Dataset entries:
────
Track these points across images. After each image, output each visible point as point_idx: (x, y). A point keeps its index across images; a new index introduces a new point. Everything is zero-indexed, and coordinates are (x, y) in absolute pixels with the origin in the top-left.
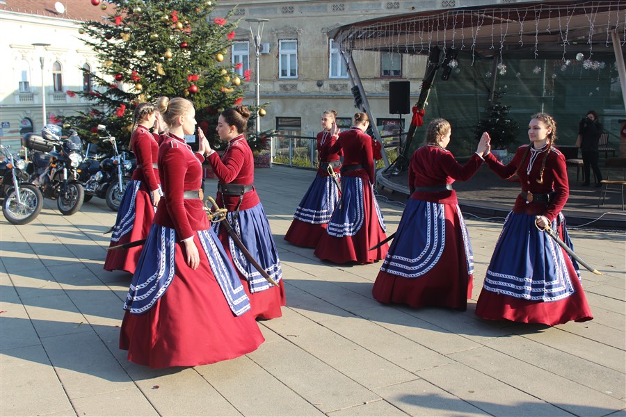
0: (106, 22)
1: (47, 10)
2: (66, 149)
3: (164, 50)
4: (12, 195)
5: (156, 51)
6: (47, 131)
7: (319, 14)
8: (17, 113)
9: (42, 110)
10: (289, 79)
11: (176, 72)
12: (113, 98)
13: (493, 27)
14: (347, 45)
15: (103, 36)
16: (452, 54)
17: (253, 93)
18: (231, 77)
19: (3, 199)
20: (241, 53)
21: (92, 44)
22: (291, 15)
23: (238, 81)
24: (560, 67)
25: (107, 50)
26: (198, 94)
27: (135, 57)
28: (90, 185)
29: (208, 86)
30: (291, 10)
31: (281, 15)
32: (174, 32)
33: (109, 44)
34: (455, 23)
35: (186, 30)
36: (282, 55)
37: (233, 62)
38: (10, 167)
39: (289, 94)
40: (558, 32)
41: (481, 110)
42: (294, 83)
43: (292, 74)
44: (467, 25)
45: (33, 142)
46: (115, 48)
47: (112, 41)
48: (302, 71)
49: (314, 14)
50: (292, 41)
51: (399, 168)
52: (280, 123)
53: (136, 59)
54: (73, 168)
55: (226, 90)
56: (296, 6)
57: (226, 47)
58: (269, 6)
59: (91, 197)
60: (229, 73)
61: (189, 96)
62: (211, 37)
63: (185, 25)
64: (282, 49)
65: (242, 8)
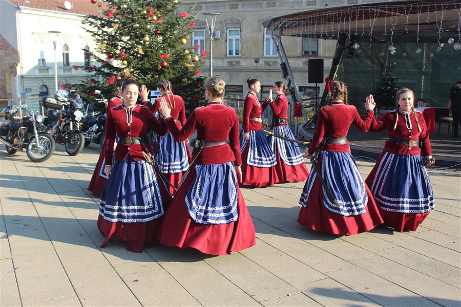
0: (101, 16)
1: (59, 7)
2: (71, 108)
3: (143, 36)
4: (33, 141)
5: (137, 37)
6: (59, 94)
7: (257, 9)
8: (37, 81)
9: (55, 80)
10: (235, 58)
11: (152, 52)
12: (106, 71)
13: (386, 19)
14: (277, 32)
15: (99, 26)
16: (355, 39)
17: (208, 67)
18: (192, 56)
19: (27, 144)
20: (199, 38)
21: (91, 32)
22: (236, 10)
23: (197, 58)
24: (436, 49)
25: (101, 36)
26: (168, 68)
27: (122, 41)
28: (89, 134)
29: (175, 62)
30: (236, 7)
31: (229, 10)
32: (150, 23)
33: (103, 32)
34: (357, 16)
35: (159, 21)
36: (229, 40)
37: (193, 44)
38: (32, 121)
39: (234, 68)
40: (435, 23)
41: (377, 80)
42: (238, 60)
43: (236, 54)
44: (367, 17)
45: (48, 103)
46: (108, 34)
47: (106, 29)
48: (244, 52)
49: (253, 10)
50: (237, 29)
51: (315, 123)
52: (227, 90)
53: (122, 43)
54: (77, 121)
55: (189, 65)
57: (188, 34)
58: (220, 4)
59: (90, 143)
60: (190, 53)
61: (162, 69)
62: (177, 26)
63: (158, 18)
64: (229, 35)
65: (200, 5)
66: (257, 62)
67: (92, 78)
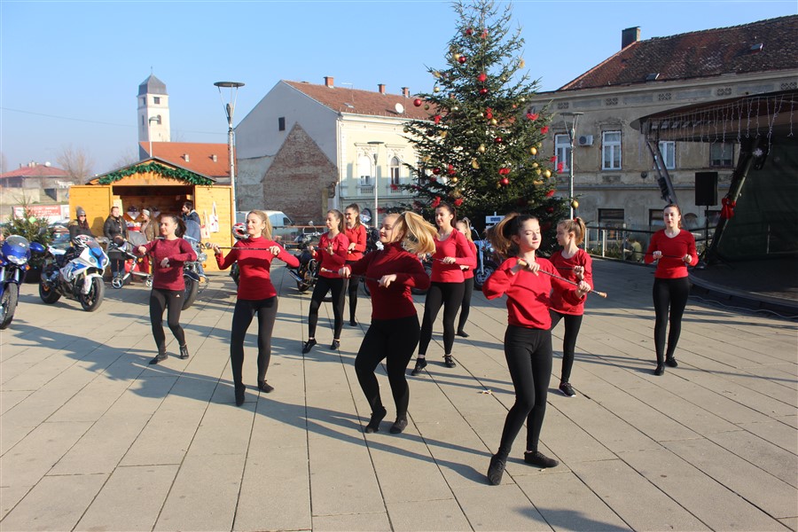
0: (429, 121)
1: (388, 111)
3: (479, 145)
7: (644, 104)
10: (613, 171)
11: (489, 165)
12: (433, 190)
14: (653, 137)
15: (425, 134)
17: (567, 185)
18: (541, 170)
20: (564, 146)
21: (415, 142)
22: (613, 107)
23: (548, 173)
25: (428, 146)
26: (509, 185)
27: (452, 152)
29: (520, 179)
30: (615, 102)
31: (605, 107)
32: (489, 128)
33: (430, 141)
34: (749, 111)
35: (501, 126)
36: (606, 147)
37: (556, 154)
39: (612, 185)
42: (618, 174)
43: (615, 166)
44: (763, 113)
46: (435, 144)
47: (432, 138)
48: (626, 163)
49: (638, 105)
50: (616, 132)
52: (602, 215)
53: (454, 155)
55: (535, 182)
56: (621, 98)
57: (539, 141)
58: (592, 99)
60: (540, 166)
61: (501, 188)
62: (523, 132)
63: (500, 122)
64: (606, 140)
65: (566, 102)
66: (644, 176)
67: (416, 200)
────
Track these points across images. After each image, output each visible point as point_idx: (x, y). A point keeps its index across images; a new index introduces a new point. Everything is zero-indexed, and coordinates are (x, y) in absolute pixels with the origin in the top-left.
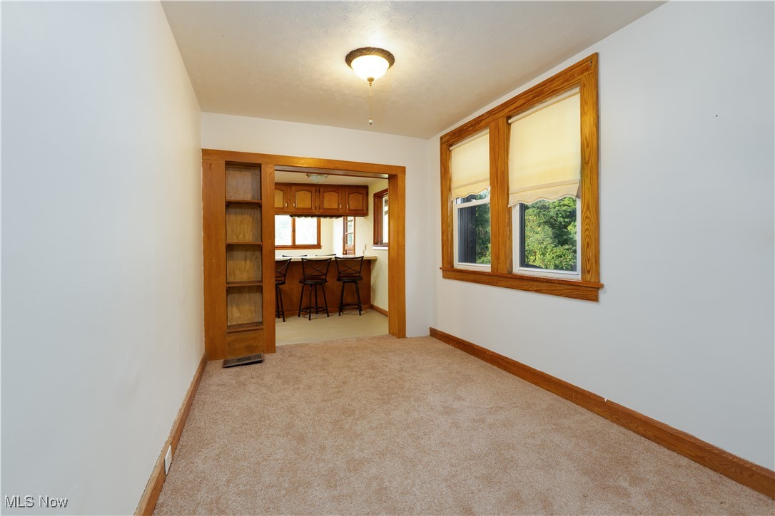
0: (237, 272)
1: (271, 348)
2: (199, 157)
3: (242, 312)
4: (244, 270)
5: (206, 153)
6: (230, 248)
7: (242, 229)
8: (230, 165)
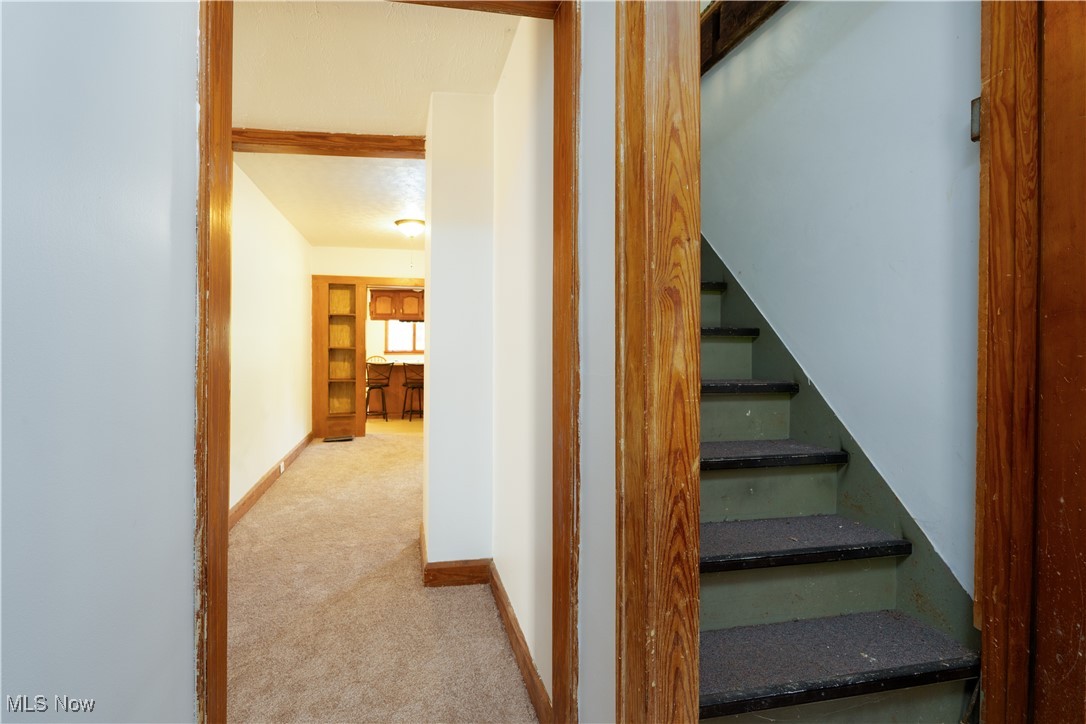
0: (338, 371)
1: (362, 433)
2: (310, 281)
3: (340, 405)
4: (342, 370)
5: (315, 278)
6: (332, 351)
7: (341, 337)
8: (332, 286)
────
Exercise goal: Between and including the line with "55: (226, 90)" and the line with "66: (257, 62)", repeat every line exactly as it appears above, with pictures left out.

Worked solution:
55: (226, 90)
56: (296, 6)
57: (226, 47)
58: (269, 6)
59: (91, 197)
60: (229, 73)
61: (189, 96)
62: (211, 37)
63: (185, 25)
64: (282, 49)
65: (242, 8)
0: (101, 16)
1: (59, 7)
2: (71, 108)
3: (143, 36)
4: (33, 141)
5: (137, 37)
6: (59, 94)
7: (257, 9)
8: (37, 81)
9: (55, 80)
10: (235, 58)
11: (152, 52)
12: (106, 71)
13: (386, 19)
14: (277, 32)
15: (99, 26)
16: (355, 39)
17: (208, 67)
18: (192, 56)
19: (27, 144)
20: (199, 38)
21: (91, 32)
22: (236, 10)
23: (197, 58)
24: (436, 49)
25: (101, 36)
26: (168, 68)
27: (122, 41)
28: (89, 134)
29: (175, 62)
30: (236, 7)
31: (229, 10)
32: (150, 23)
33: (103, 32)
34: (357, 16)
35: (159, 21)
36: (229, 40)
37: (193, 44)
38: (32, 121)
39: (234, 68)
40: (435, 23)
41: (377, 80)
42: (238, 60)
43: (236, 54)
44: (367, 17)
45: (48, 103)
46: (108, 34)
47: (106, 29)
48: (244, 52)
49: (253, 10)
50: (237, 29)
51: (315, 123)
52: (227, 90)
53: (122, 43)
54: (77, 121)
55: (189, 65)
57: (188, 34)
58: (220, 4)
59: (90, 143)
60: (190, 53)
61: (162, 69)
62: (177, 26)
63: (158, 18)
64: (229, 35)
65: (200, 5)
66: (257, 62)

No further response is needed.